Trying Students with a Jury of Peers

Posted on December 1, 2002
Greenville County Schools in Greenville, S.C., is testing a new tool for dealing with misbehavior on campus — youth court. Two high schools will be pilot sites for the program, which will begin in January. Students who are first-time offenders charged with non-violent crimes on the school campus, at a school event or on a school bus will be eligible to have their cases transferred from Family Court to be heard instead by their peers in youth court. If they successfully complete the sentence handed down by the student jury, there will be no official juvenile court record of the incident. The ultimate goal is to expand the program to the entire school district. Charges eligible to be heard in youth court include disturbing schools, petty larceny, simple assault, vandalism, interfering with the operation of a school bus and other minor infractions.

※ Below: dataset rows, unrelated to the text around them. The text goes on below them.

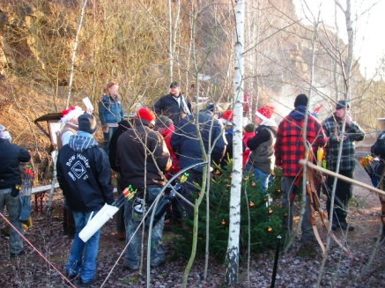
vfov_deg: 36.8
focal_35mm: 39
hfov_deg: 47.9
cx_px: 192
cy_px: 144
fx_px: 433
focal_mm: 6.3
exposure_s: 1/50
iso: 100
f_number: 3.3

Students must plead guilty in order to participate in youth court. An adult volunteer, usually an attorney, serves as a judge in youth court. It is this person’s role to clarify legal terminology and rule on courtroom procedure. Youths are trained to serve as attorneys, bailiffs, clerks and jurors. Jurors determine the sentence, which can include performing community service, writing a letter of apology, paying restitution, writing an essay on the crime committed and attending counseling sessions. Once the defendant completes his sentence, he serves as a juror in other cases. Students who participate will undergo a minimum of 12 hours training.